O ex-autarca e professor foi também, desde 2004 e até ao último ano, vogal do conselho directivo da Organização Não Governamental Oikos, que promove a cooperação e o desenvolvimento por todo o mundo a fim de melhorar a vida das populações, por exemplo, em Angola ou Moçambique. “Há milhões de pessoas que nunca viram uma lâmpada acesa. Gente que nunca viu um computador, não sabe o que é a Internet nem tem o mínimo indispensável para viver. O maior problema que vamos ter no futuro é a questão ambiental, ainda que as pessoas o desvalorizem. A falta de água será uma verdadeira bomba atómica. Toda a gente irá à procura dela e fará de tudo para a ter”, antevê.

Um escuteiro apaixonado por jazz e Pink Floyd

Vítor Carola nasceu a 22 de Maio de 1959 em Alverca, onde vive. É professor de História e sportinguista. Fez parte da patrulha fundadora do agrupamento 317 dos escuteiros de Alverca, a que ainda está ligado. Na vida associativa foi presidente da assembleia geral (2002-2010) e membro do conselho fiscal (2011-2017) da AIPNE – Associação para a Integração de Pessoas com Necessidades Especiais - de Alverca e foi presidente da mesa da assembleia geral da Associação de Assistência e Beneficiência da Misericórdia de Alverca de 2006 a 2017. Em 2007 recebeu o galardão de mérito autárquico da Junta de Alverca. Este ano, nas comemorações do 25 de Abril, foi distinguido com a medalha de honra do município.

Tocar guitarra é um dos seus vícios, que aprendeu sozinho a ver outros músicos em palco. Confessa ter sido “atropelado” pelo álbum “The Dark Side of the Moon” dos Pink Floyd, em 1975, e nunca mais largou a música da banda britânica.

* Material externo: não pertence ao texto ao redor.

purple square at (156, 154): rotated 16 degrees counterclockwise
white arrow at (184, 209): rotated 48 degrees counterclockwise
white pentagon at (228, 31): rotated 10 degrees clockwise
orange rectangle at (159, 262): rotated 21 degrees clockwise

Ultimamente está a apreciar jazz. “Kind of Blue”, de Miles Davis, foi o seu ritual de iniciação jazzístico. Diz que dificilmente teria sido militante de outra força política que não o PS. “Gosto de trocar ideias, saber, conhecer e ter esta ideia de que posso ser útil e dar o meu contributo aos demais para que as coisas aconteçam da melhor maneira”, conta. No ensino fez o curso geral de electrotecnia mas a História sempre foi a sua disciplina preferida. Começou a trabalhar como operário não especializado na Eurofil, uma empresa de plásticos reforçados, já falida. Depois foi escriturário na ADP Fertilizantes e foi aí que voltou aos bancos da escola. Conseguiu entrar na Faculdade de Letras e fez-se professor. Tira-o do sério a desfaçatez, inveja, a incapacidade para perceber o outro e a ignorância.

Ainda tem sonhos por concretizar e falta-lhe reler a obra completa de José Saramago. “E ler a sério o Livro do Desassossego e ser capaz de ler, que é mágoa que tenho, o Ulisses de James Joyce. Nunca consegui passar da página 20”, confessa com um sorriso.

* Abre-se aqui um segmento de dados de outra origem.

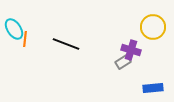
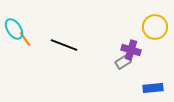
yellow circle: moved 2 px right
orange line: rotated 42 degrees counterclockwise
black line: moved 2 px left, 1 px down
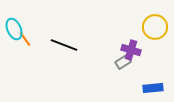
cyan ellipse: rotated 10 degrees clockwise
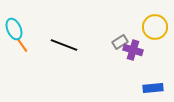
orange line: moved 3 px left, 6 px down
purple cross: moved 2 px right
gray rectangle: moved 3 px left, 20 px up
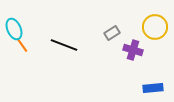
gray rectangle: moved 8 px left, 9 px up
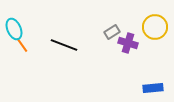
gray rectangle: moved 1 px up
purple cross: moved 5 px left, 7 px up
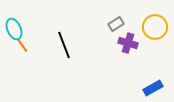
gray rectangle: moved 4 px right, 8 px up
black line: rotated 48 degrees clockwise
blue rectangle: rotated 24 degrees counterclockwise
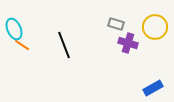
gray rectangle: rotated 49 degrees clockwise
orange line: rotated 21 degrees counterclockwise
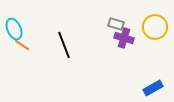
purple cross: moved 4 px left, 5 px up
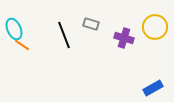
gray rectangle: moved 25 px left
black line: moved 10 px up
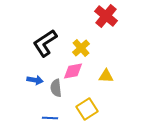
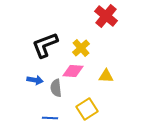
black L-shape: moved 2 px down; rotated 12 degrees clockwise
pink diamond: rotated 15 degrees clockwise
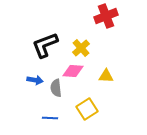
red cross: rotated 30 degrees clockwise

É preciso acabar com a política do folclore

Vítor Carola foi eleito pelo Partido Socialista e integrou a Assembleia de Freguesia de Alverca entre 1990 e 1997. Foi presidente da Assembleia Municipal de Vila Franca de Xira entre 1997 e 2004 e em finais de 2000 foi durante 45 dias deputado à Assembleia da República. Tomou posse no dia em que foi aprovado o chamado “orçamento limiano”. Há vários anos que está afastado das lides políticas por questões de saúde.

Diz a O MIRANTE que ao nível das freguesias contam mais as pessoas do que os partidos. O importante, defende, é que as necessidades das pessoas sejam acauteladas. “É um sinal de inteligência cívica verificar se as coisas necessárias a uma comunidade são providas em tempo útil e resolvidas. Nem sempre as decisões são tomadas em tempo útil para as pessoas perceberem se foi uma boa opção”, defende.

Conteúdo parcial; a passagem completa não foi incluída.